Out of the turn, he remembered, the road narrowed, and it would require all his attention to keep the car from wandering onto the soft shoulder to the left or into the heavily wooded valley to the right.
If, improbably, he met another car along that precarious half mile, he thought…
“You don’t really believe Lumas could have vandalized the house, do you, Paul?”
He was through the turn—the half mile was before him.
He accelerated to just over twenty-five miles an hour.
I really don’t see that it matters a whole hell of a lot, Rachel.
What’s done is done.
Lumas is dead—“
“Yes.”
“And it’s all behind us.
As you said, let’s not look backward.”
“Of course,” Rachel said.
“But…well, it’s something that’s going to be on our minds for a long, long time.”
“Which means we don’t have to talk about it now.”
“You want me to shut up?”
“No.
It’s this damned road, that’s all.”
“I don’t remember coming this way when we came up, Paul.”
“Well, we did.”
He let off on the accelerator; the car’s front right wheel lowered into a deep pothole, which threw Rachel against her door.
The cat bounded from her lap and into the back of the car, tail fluffed.
“Jesus!” Paul muttered, and touched the accelerator gently.
He felt the back wheels spin for a moment, then catch on the loose, dry gravel, and the car lurched forward.
A second later, the right back wheel caught the pothole and threw Rachel toward the back of her door.
She reached for her seat belt.
“It’s not you,” she explained, and hurriedly fastened the belt.
“It gets worse,” Paul said.
“I’m sure it does.
All that rain during the summer.”
“Uh-huh.”
“You know, Paul, now that I think about it, the more convinced I am that it was a challenge.”
He looked confusedly at her.
“Throwing our stuff on the road,” she said.
“They were challenging us.”
Another pothole threw Rachel toward Paul, then violently to the right; the side of her head struck the window.
Paul glanced at her.
“You all right?”
Rachel rubbed her ear and attempted a smile.
“Yes.
Is it going to be like this all the way to town, Paul?”
Again, he looked confusedly at her; she’d ridden this road before—surely she remembered.

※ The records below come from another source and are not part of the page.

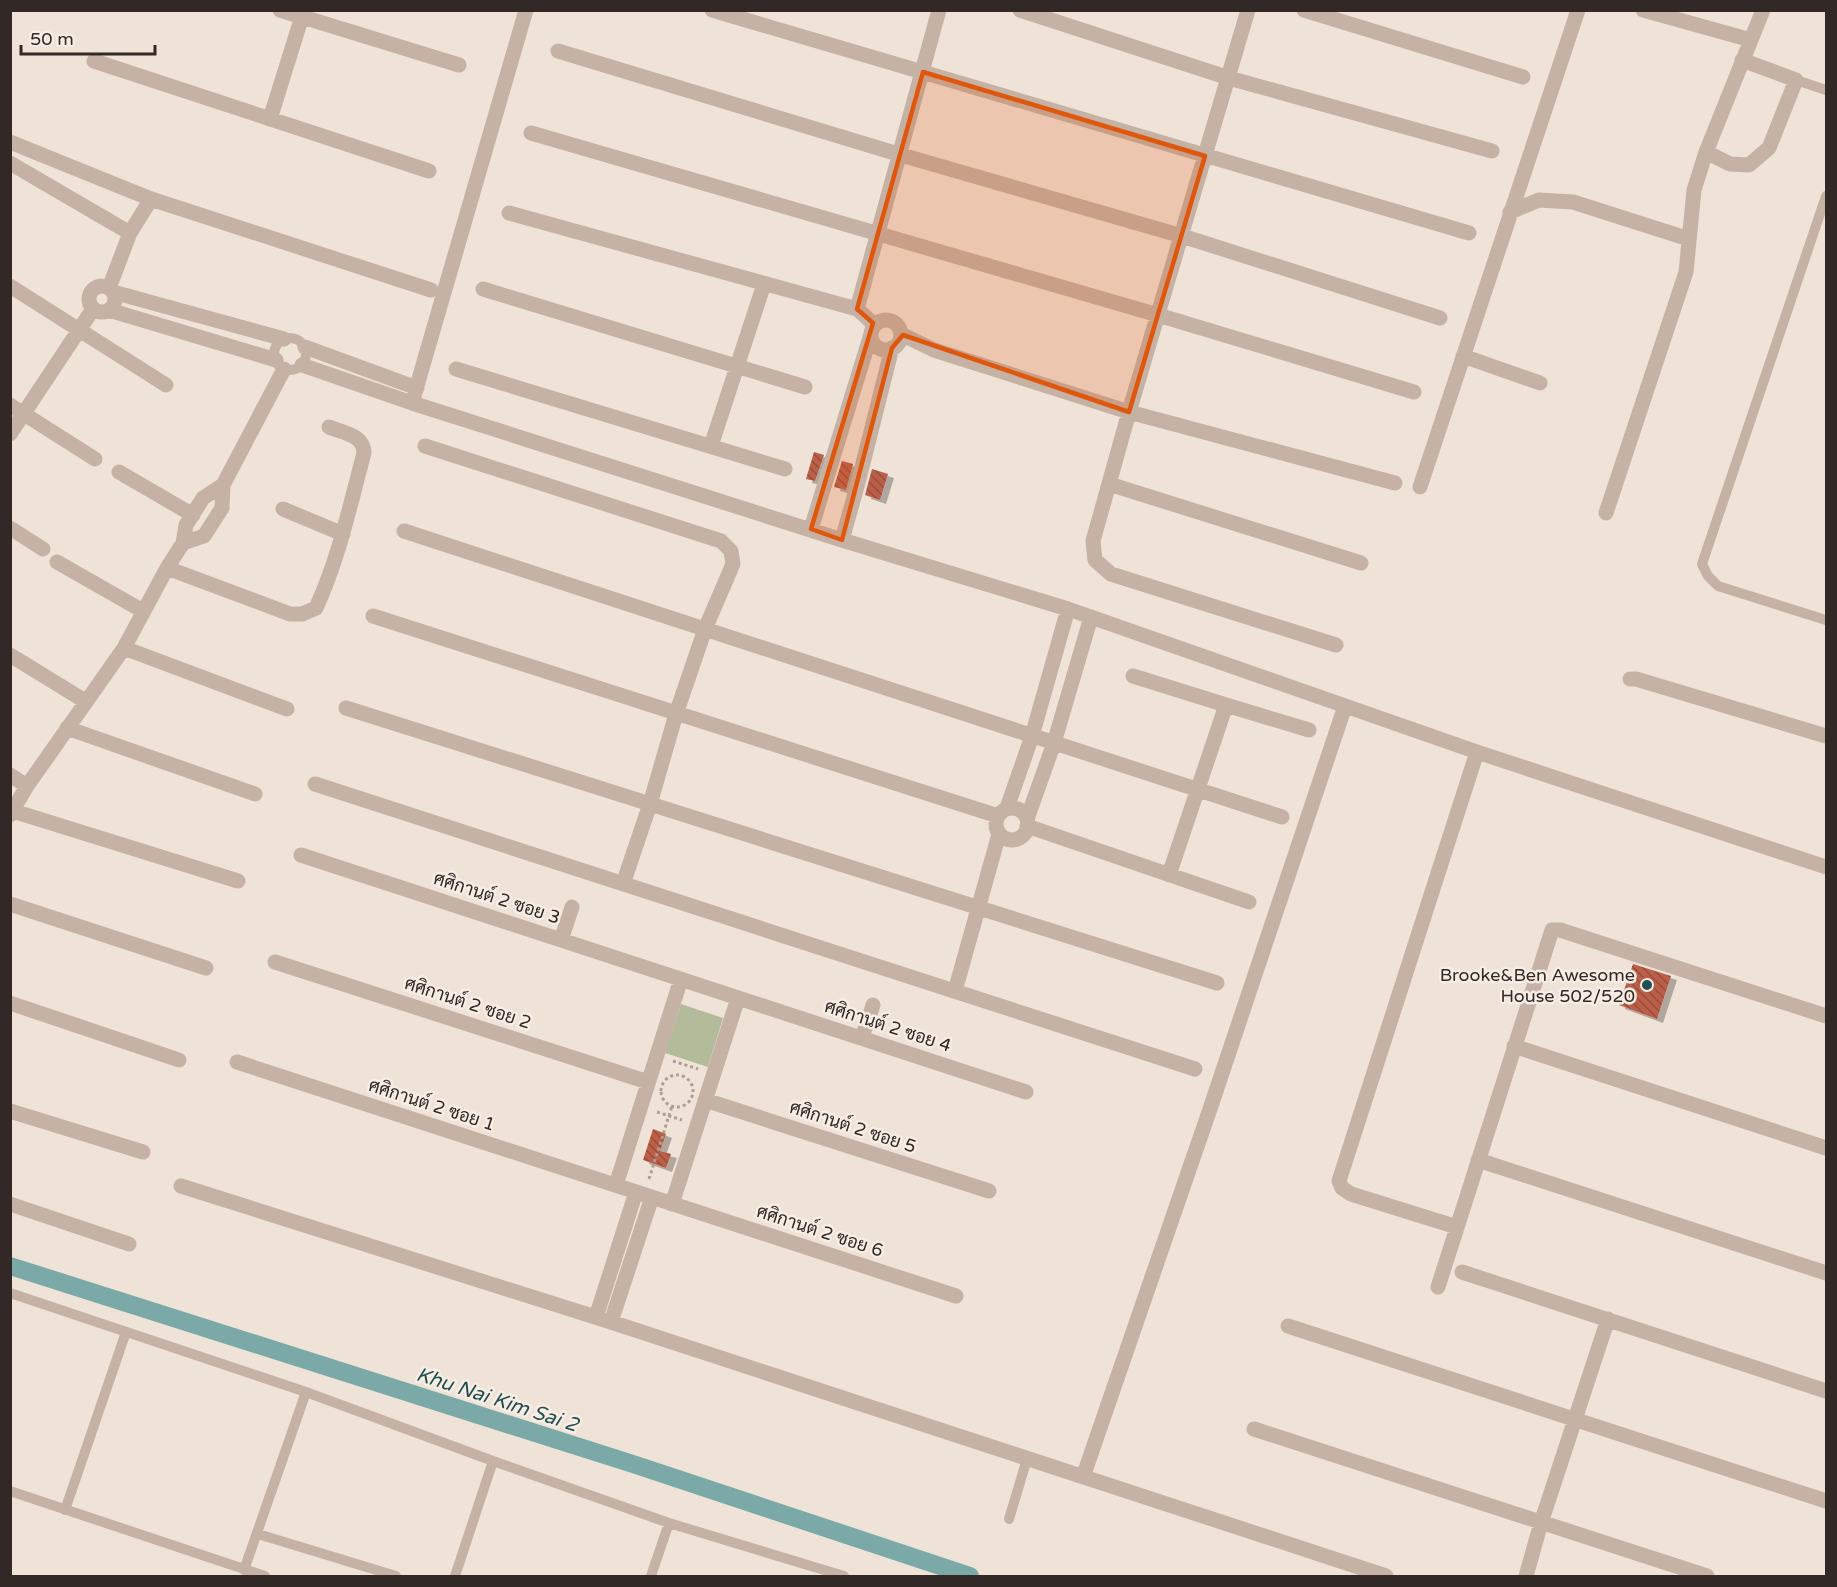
<svg xmlns="http://www.w3.org/2000/svg" width="1837" height="1587" viewBox="0 0 1837 1587" font-family="'Varela Round',Sarabun,sans-serif">
  <style>
    .green { fill: #b3bc9a }
    .lines { fill: none; stroke-linecap: round; stroke-linejoin: round }
    .canal { stroke: #7aa9a8; stroke-width: 18 }
    .building { fill: url(#building-back-hatch); filter: url(#shadow) }
    .path { stroke: #b19c90; stroke-width: 3; stroke-dasharray: 3 3; stroke-linecap: butt }
    .service { stroke: #c5b2a5; stroke-width: 10 }
    .minor { stroke: #c5b2a5; stroke-width: 15 }
    .marked { fill: #df570d; fill-opacity: 0.2; stroke: #df570d; stroke-width: 4.5; stroke-linejoin: round }
    .poi-dot { fill: #1f4f50; stroke: #f7ede4; stroke-width: 2 }
    .labels { text-anchor: middle; dominant-baseline: central; stroke-width: 5; stroke-linejoin: round; paint-order: stroke }
    .street-label { font-size: 18px; fill: #322926; stroke: #f7ede4 }
    .poi-label { font-size: 18px; fill: #322926; stroke: #f7ede4; text-anchor: end }
    .water-label { font-size: 20px; font-style: italic; fill: #1f4f50; stroke: #f7ede4 }
  </style>
  <defs>
    <pattern id="building-back-hatch" width="6" height="6" patternUnits="userSpaceOnUse" patternTransform="scale(1.5)"><rect width="6" height="6" fill="#bc5e48"/><path d="M-1 5l2 2M0 0l6 6M5-1l2 2" fill="none" stroke="#994e3c"/></pattern>
    <filter id="shadow"><feDropShadow dx="6" dy="4" stdDeviation="0" flood-color="#0004"/></filter>
  </defs>
  <rect width="100%" height="100%" fill="#efe3d8"/>
  <path class="green" d="M681,1004L723,1018L708,1067L665,1053Z"/>
  <g class="lines">
    <path class="canal" d="M10,1266L636,1465L970,1576"/>
  </g>
  <path class="building" d="M814,452L824,455L815,481L806,479Z
    M842,461L853,464L846,490L834,487Z
    M872,469L888,474L880,500L865,495Z
    M1633,964L1671,976L1657,1019L1619,1005Z
    M653,1129L666,1134L660,1151L671,1154L666,1168L643,1160Z"/>
  <g class="lines">
    <path class="path" d="M673,1061L698,1069
      M661 1091a16 16 0 1 1 32 0a16 16 0 1 1-32 0Z
      M657,1112L682,1120
      M649,1179L672,1106"/>
    <path class="service" d="M1796,80L1826,90
      M1826,196L1702,564L1708,576L1718,586L1826,620
      M274 354a16 16 0 1 1 32 0a16 16 0 1 1-32 0Z
      M10,1293L306,1392L493,1461L669,1523L844,1576
      M10,1491L265,1576
      M65,1510L126,1332
      M1009,1519L1027,1459
      M258,1534L396,1576
      M244,1570L306,1392
      M455,1576L493,1461
      M651,1576L669,1523"/>
    <path class="minor" d="M280,10L459,65
      M712,10L1469,233
      M1020,10L1229,78L1492,151
      M1248,10L1129,412L1093,541L1095,560L1111,574L1336,645
      M1304,10L1523,77
      M1643,10L1751,40
      M558,51L898,154L1182,236L1440,318
      M94,61L429,171
      M270,119L304,10
      M531,133L1158,315L1414,392
      M10,142L151,199L431,290
      M1706,152L1730,164L1749,165L1769,148L1796,80L1742,60
      M10,163L130,233
      M1510,212L1539,200L1573,202L1689,239
      M509,213L857,309L875,325
      M10,286L166,385
      M89 299a13 13 0 1 1 26 0a13 13 0 1 1-26 0Z
      M109,288L130,233L151,199
      M483,289L805,387
      M113,292L284,339
      M857,309L939,10
      M109,310L276,360
      M871 335a15 15 0 1 1 30 0a15 15 0 1 1-30 0Z
      M901,334L934,350L1129,412L1395,483
      M305,347L417,388
      M1463,356L1540,383
      M302,365L412,403L842,540L1068,609L1477,752L1826,867
      M456,369L785,469
      M412,403L526,10
      M10,405L95,459
      M10,434L93,309
      M425,446L721,541L731,551L733,564L705,629L676,714L650,804L623,884
      M711,446L764,284
      M119,472L193,515
      M1109,484L1361,563
      M1420,487L1578,10
      M283,509L343,534
      M1606,513L1686,272L1694,190L1706,152L1763,10
      M10,528L43,549
      M811,529L871,334
      M404,531L1282,817
      M842,540L858,483L892,348
      M183,543L204,536L222,508L223,485L284,369
      M57,562L143,611
      M167,568L290,614H302L316,608C339,558 350,505 364,453C364,435 344,433 329,427
      M373,616L998,816
      M124,648L287,709
      M10,655L85,701
      M1133,676L1226,705
      M1630,679H1636L1826,736
      M346,708L1217,983
      M67,728L255,794
      M10,775L27,786
      M315,784L1195,1069
      M1007,808L1032,736L1068,609
      M996 824a16 16 0 1 1 32 0a16 16 0 1 1-32 0Z
      M13,811L238,881
      M10,815L27,786L124,648L167,568L183,543L186,525L203,498L223,485
      M1027,819L1054,743L1091,617
      M1027,826L1249,902
      M301,855L1026,1092
      M1169,875L1226,705L1309,730
      M10,904L206,968
      M561,940L572,907
      M275,962L648,1082
      M955,991L999,834
      M10,1003L179,1060
      M862,1038L873,1005
      M1514,1046L1826,1148
      M237,1062L956,1296
      M705,1100L989,1191
      M10,1111L143,1152
      M1478,1160L1826,1273
      M616,1185L681,979
      M181,1186L611,1322L1386,1576
      M10,1204L129,1244
      M672,1204L738,998
      M1457,1227L1351,1194L1342,1188L1339,1181L1477,752
      M1462,1272L1826,1391
      M1438,1287L1552,930H1560L1826,1016
      M596,1317L636,1192
      M611,1322L652,1197
      M1288,1326L1826,1501
      M1254,1429L1707,1576
      M1083,1477L1210,1109L1345,706
      M1526,1576L1541,1523L1608,1319"/>
  </g>
  <path class="marked" d="M923,72L1205,156L1129,412L903,335L892,348L842,540L811,529L873,323L857,309Z"/>
  <circle class="poi-dot" cx="1647" cy="985" r="6"/>
  <g class="labels">
    <g class="street-label">
      <text transform="translate(497 898) rotate(18)">ศศิกานต์ 2 ซอย 3</text>
      <text transform="translate(468 1003) rotate(18)">ศศิกานต์ 2 ซอย 2</text>
      <text transform="translate(888 1026) rotate(18)">ศศิกานต์ 2 ซอย 4</text>
      <text transform="translate(432 1105) rotate(18)">ศศิกานต์ 2 ซอย 1</text>
      <text transform="translate(853 1127) rotate(18)">ศศิกานต์ 2 ซอย 5</text>
      <text transform="translate(820 1231) rotate(18)">ศศิกานต์ 2 ซอย 6</text>
    </g>
    <g class="poi-label">
      <text x="1635" y="975">Brooke&amp;Ben Awesome<tspan x="1635" dy="21">House 502/520</tspan></text>
    </g>
    <g class="water-label">
      <text transform="translate(497 1400) rotate(18)">Khu Nai Kim Sai 2</text>
    </g>
  </g>
  <rect width="1837" height="1587" fill="none" stroke="#322926" stroke-width="24"/>
  <path d="M21 45v9h134v-9" fill="none" stroke="#322926" stroke-width="3"/>
  <text x="30" y="45" font-size="18" fill="#322926" stroke="#f7ede4" stroke-width="4.5" paint-order="stroke">50 m</text>
</svg>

“Just a mile or so, then we’ll hit Route 58.”
“Oh yes.
I remember now.”
“And the road widens a couple hundred feet ahead.”
“Uh-huh.”
“We’ll be all right, Rachel.”
“I have no doubt,” she said.
“Paul?”
A brief pause.
“What are we running from?”
She glanced at him, saw his grip on the wheel tighten, the suggestion of a grimace appear on his face.
He said nothing.
“Paul?”
She thought of repeating her question—
What are we running from?—
as if he hadn’t heard her.
“Why are we running” she said.
“We aren’t,” he said.
“You don’t think so?
Then what would you call it?”
He chanced a quick look at her; she saw pleading in his eyes:
Later, Rachel.
Later.
“I’d call it,” he began, eyes on the road again, “admitting that a situation has gone sour.”
“You were unhappy there—at the house?”
“Wasn’t it obvious, Rachel?”
“That’s not an answer.”
“Yes, then.
I was unhappy.”
“No you weren’t, Paul.
Not with the house, not with what you were doing, only with the fact that the boy was with us.
Even the others didn’t matter that much.”